··· Extracted entries
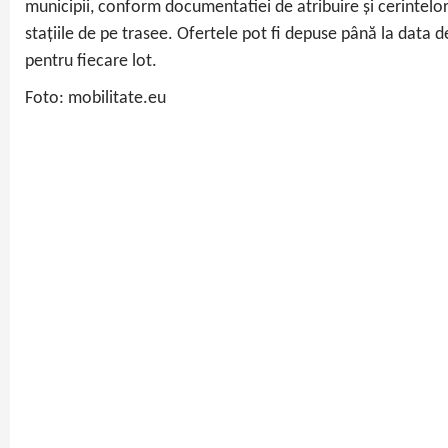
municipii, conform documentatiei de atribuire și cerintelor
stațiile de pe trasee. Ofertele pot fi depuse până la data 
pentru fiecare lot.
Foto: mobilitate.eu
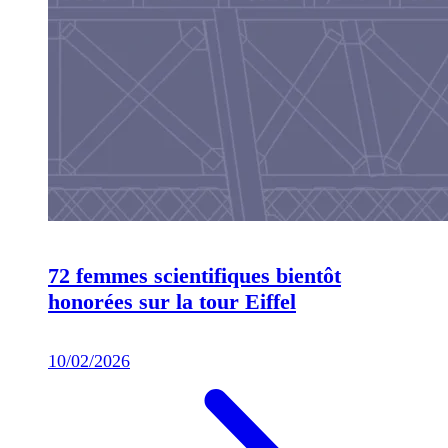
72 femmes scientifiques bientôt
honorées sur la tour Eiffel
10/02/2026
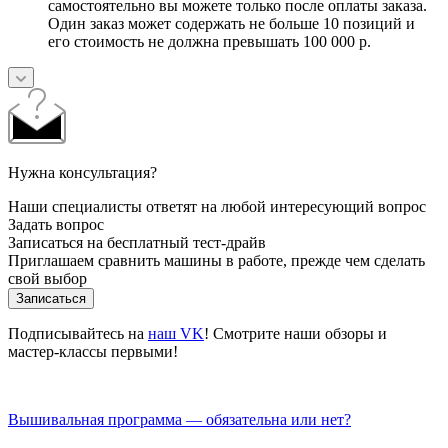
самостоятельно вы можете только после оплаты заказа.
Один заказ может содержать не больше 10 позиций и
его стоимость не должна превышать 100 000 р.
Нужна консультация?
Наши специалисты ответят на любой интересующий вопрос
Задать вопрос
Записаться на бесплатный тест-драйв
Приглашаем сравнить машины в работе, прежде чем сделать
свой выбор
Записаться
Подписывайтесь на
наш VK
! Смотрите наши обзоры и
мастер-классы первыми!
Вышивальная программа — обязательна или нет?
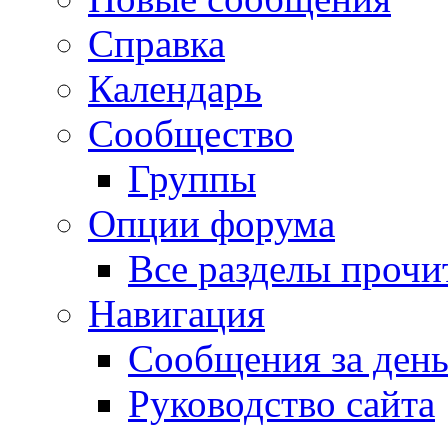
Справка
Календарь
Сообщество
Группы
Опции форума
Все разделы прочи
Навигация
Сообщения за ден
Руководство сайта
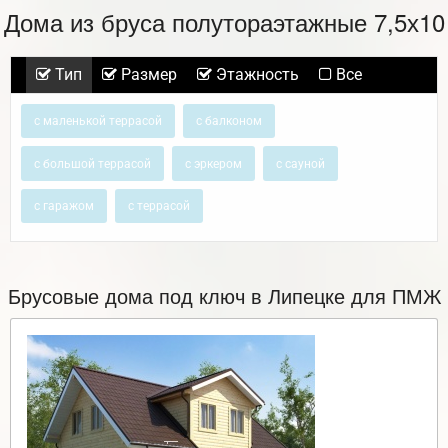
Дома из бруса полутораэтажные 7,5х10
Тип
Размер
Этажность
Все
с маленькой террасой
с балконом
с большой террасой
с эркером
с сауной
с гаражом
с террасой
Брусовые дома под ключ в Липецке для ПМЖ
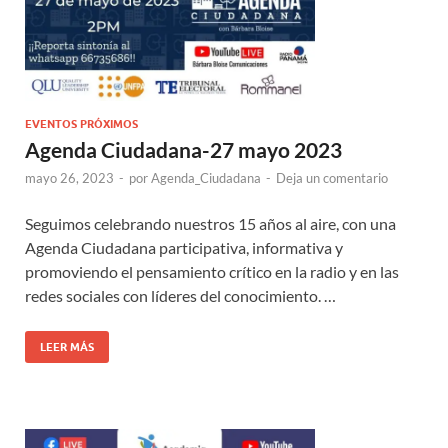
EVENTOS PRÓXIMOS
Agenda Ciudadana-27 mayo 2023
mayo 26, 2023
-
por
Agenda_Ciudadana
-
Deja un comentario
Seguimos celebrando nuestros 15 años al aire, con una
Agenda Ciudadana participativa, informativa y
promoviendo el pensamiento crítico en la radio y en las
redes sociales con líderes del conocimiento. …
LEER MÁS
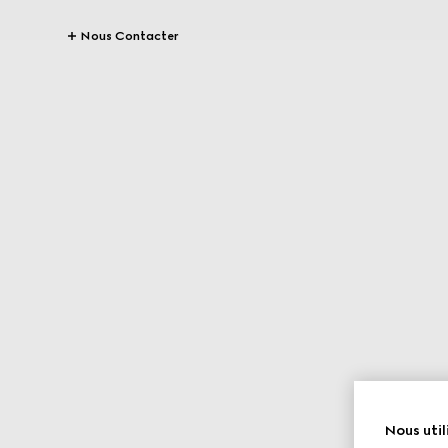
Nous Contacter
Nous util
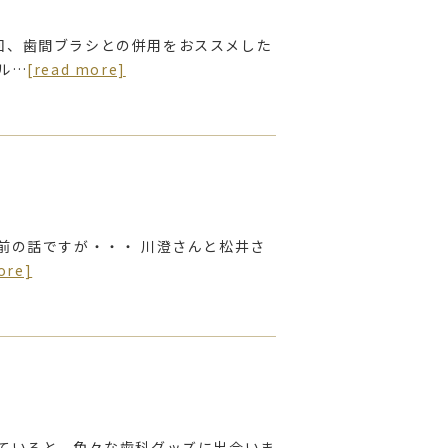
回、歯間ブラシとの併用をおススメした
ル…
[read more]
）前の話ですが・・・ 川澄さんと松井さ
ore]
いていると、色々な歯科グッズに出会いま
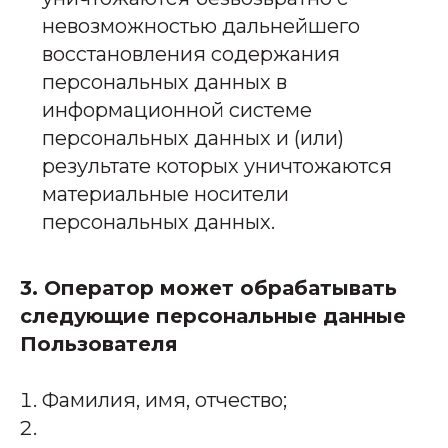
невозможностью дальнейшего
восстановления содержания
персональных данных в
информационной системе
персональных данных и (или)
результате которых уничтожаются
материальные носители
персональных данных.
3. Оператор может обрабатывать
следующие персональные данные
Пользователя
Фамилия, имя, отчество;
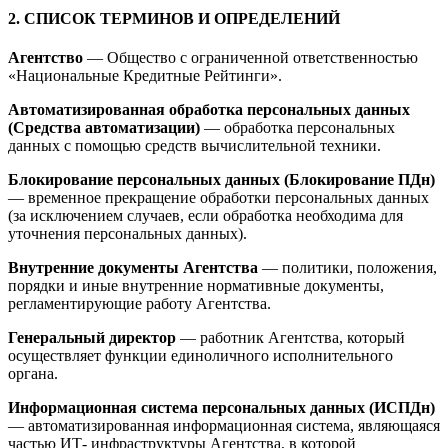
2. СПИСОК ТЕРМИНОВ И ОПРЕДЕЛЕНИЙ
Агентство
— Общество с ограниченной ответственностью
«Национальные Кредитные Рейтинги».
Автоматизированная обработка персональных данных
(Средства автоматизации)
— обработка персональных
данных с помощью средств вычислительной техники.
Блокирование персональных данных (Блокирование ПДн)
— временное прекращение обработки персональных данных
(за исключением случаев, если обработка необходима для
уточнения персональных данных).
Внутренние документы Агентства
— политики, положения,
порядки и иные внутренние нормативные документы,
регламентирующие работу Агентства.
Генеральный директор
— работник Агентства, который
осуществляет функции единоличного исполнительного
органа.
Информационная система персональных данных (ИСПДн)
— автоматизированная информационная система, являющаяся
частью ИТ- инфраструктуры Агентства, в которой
······
··· Extracted entries
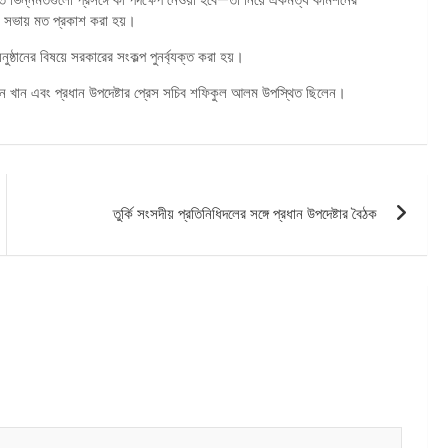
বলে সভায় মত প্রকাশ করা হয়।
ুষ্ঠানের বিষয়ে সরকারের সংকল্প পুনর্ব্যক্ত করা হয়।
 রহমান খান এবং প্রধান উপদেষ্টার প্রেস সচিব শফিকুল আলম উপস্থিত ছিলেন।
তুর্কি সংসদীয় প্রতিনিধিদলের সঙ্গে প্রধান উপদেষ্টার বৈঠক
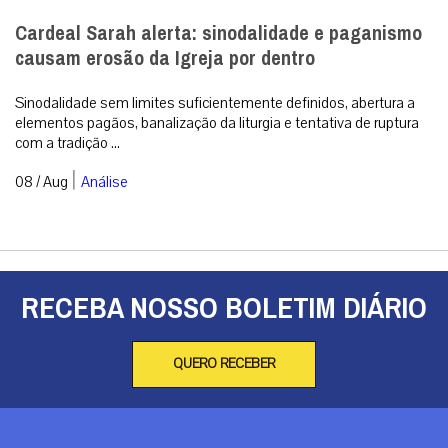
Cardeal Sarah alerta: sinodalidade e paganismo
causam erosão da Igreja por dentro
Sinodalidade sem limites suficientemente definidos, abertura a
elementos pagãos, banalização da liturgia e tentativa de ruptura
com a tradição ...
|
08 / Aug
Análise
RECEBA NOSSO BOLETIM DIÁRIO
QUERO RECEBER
······
··· Extracted entries
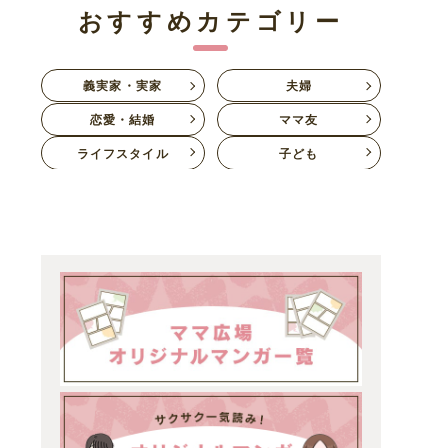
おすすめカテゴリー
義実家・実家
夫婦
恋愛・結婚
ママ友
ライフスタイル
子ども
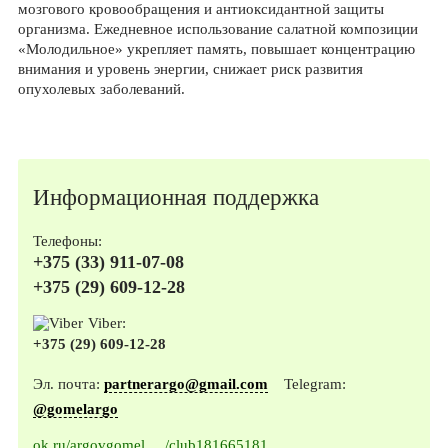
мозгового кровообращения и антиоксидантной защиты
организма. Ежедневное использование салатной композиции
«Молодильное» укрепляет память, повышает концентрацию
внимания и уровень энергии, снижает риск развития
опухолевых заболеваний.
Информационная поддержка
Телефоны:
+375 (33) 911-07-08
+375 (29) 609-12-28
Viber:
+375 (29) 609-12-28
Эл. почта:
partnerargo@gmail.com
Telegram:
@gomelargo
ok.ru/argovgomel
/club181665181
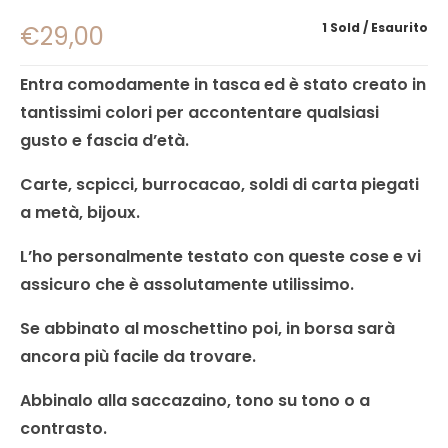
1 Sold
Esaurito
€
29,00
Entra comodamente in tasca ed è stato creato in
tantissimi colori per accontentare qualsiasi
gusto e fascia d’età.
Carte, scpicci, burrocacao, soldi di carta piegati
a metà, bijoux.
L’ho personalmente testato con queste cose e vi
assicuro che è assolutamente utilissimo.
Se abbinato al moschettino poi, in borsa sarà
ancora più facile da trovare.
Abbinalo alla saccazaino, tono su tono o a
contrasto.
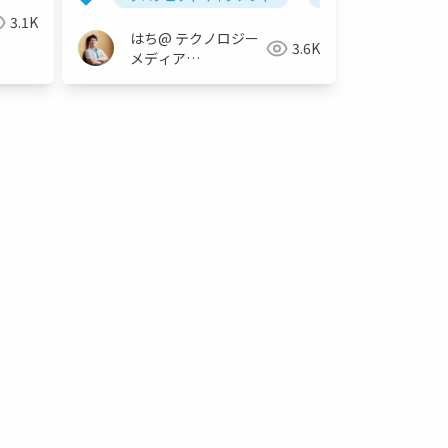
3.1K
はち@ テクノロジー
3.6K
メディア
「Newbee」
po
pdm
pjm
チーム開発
······
*Brief*
What is needed is an exact copy of the lines above from the one with "Foto: mobilitate.eu" to the one with "Задать вопрос", both ends kept, and nothing more; please leave the pictures out.

*Solution for this problem*
Foto: mobilitate.eu
72 femmes scientifiques bientôt
honorées sur la tour Eiffel
10/02/2026
самостоятельно вы можете только после оплаты заказа.
Один заказ может содержать не больше 10 позиций и
его стоимость не должна превышать 100 000 р.
Нужна консультация?
Наши специалисты ответят на любой интересующий вопрос
Задать вопрос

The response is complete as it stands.